Spammers exploiting Google flaw

 

Gallery

By Matthew Sparkes

Posted on 19 Mar 2008 at 11:50

Spammers are tricking users into downloading malware by exploiting a loophole in the way Google handles advertising links, claims McAfee.

The security company has observed spammers using open redirect links to send users to a third party page from a link that appears to point to Google's own website.

"At first we thought Google page ads were being used to conceal the actual URL and subvert traditional anti-spam detection techniques. However, it seems one can change the linked URL to point to any site of your choice - as no validation appears to be done on Google's end," says McAfee Avert Labs researcher, Vinoo Thomas, in a blog post.

The vulnerability works for files as well as sites, so spammers can link directly to an executable which will download directly to the user's computer.

"Although this type of technique is not necessarily new, the problem is that Google is not preventing the redirects to such sites.

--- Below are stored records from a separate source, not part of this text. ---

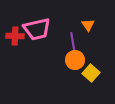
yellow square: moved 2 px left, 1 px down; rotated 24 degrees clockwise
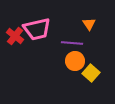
orange triangle: moved 1 px right, 1 px up
red cross: rotated 36 degrees clockwise
purple line: moved 1 px left; rotated 75 degrees counterclockwise
orange circle: moved 1 px down
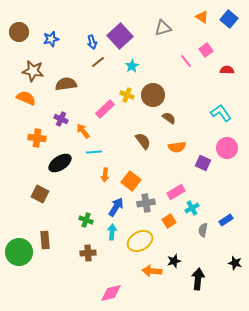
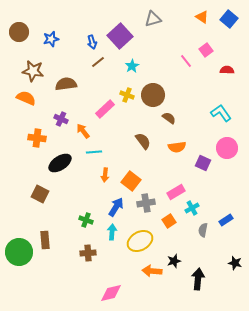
gray triangle at (163, 28): moved 10 px left, 9 px up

Google must be aware of this redirect abuse, and it's hard to understand why it doesn't prevent these redirects working for known bad file types or for spam and malware sites," says Vinoo.

Earlier this year a similar tactic was uncovered using Microsoft's SkyDrive service. Spammers were found to be using the service to host sites with a simple redirect to another page that hosts malware. By linking to SkyDrive in spam emails, messages were less likely to be caught by spam filters.

Google says it does close down the malicious redirects. "Malware is a problem for all internet users, not just Google users," says a Google spokesman. "We actively work to protect our users from this kind of activity. When we learn of these types of redirectors, we work to close them, as we are doing in this case."